Mint Chocolate Viennese Whirls

Aimee Field
Buttery crumbly chocolate Viennese whirl, filled with a deliciously light mint buttercream. Such a treat!
Prep Time 30 mins
Cook Time 15 mins
Cooling Time 30 mins
Total Time 1 hr 15 mins
Course Biscuits
Cuisine British
Servings 7 Whirls



  • 250 g unsalted butter room temperature
  • 50 g icing sugar
  • 50 g cocoa powder
  • 200 g plain flour
  • 50 g cornflour
  • 3 1/2 tsp whole milk


  • 100 g unsalted butter room temperature
  • 200 g icing sugar
  • 1/4 tsp peppermint extract
  • 1 pinch of salt


  • For the biscuits: Preheat your oven to 190C/Fan 170C and line a large baking tray with baking paper that you’ve marked out 14 circles on for guidance.
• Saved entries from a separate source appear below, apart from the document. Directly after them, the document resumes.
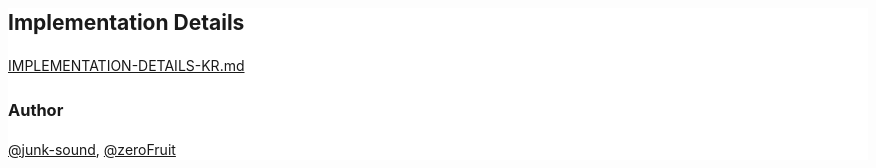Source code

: 

## Implementation Details

[IMPLEMENTATION-DETAILS-KR.md](PROJECT-IMPLEMENTATION-DETAILS-KR.md)

### Author

[@junk-sound](https://github.com/junk-sound), [@zeroFruit](https://github.com/zeroFruit)
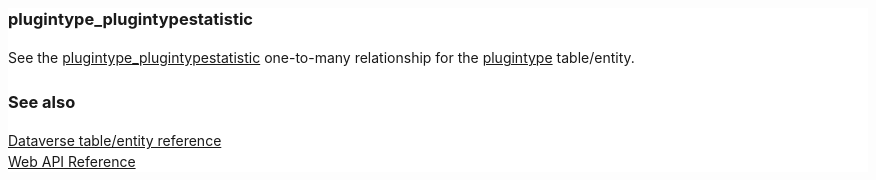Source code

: ### <a name="BKMK_plugintype_plugintypestatistic"></a> plugintype_plugintypestatistic

See the [plugintype_plugintypestatistic](plugintype.md#BKMK_plugintype_plugintypestatistic) one-to-many relationship for the [plugintype](plugintype.md) table/entity.

### See also

[Dataverse table/entity reference](../about-entity-reference.md)  
[Web API Reference](/dynamics365/customer-engagement/web-api/about)  
<xref href="Microsoft.Dynamics.CRM.plugintypestatistic?text=plugintypestatistic EntityType" />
I draw round a 6mm cookie cutter.
  • Beat together the butter, sugar, cocoa powder, plain flour and cornflour together until you get a smooth paste. You can also do this in a food processor. Then add the milk a little at a time until you reach a smooth piping consistency – you may need more milk than is specified. Spoon the mixture into a piping bag fitted with a star nozzle, and pipe circles onto the baking paper starting from the outside and working your way in.
  • Bake the biscuits in the oven for 12-15 minutes until they are firm. Then leave them to cool on the baking tray.
  • For the buttercream: Using an electric whisk beat the butter for 5 minutes until very pale and light in texture. Then add in the icing sugar (you may want to mix this lightly by hand at first to avoid an icing sugar cloud) and the peppermint extract and beat until combined.
  • Spoon the buttercream into a piping bag fitted with a star nozzle and pipe onto 7 of the biscuits. Then sandwich with the remaining 7 biscuits to create the Viennese whirls.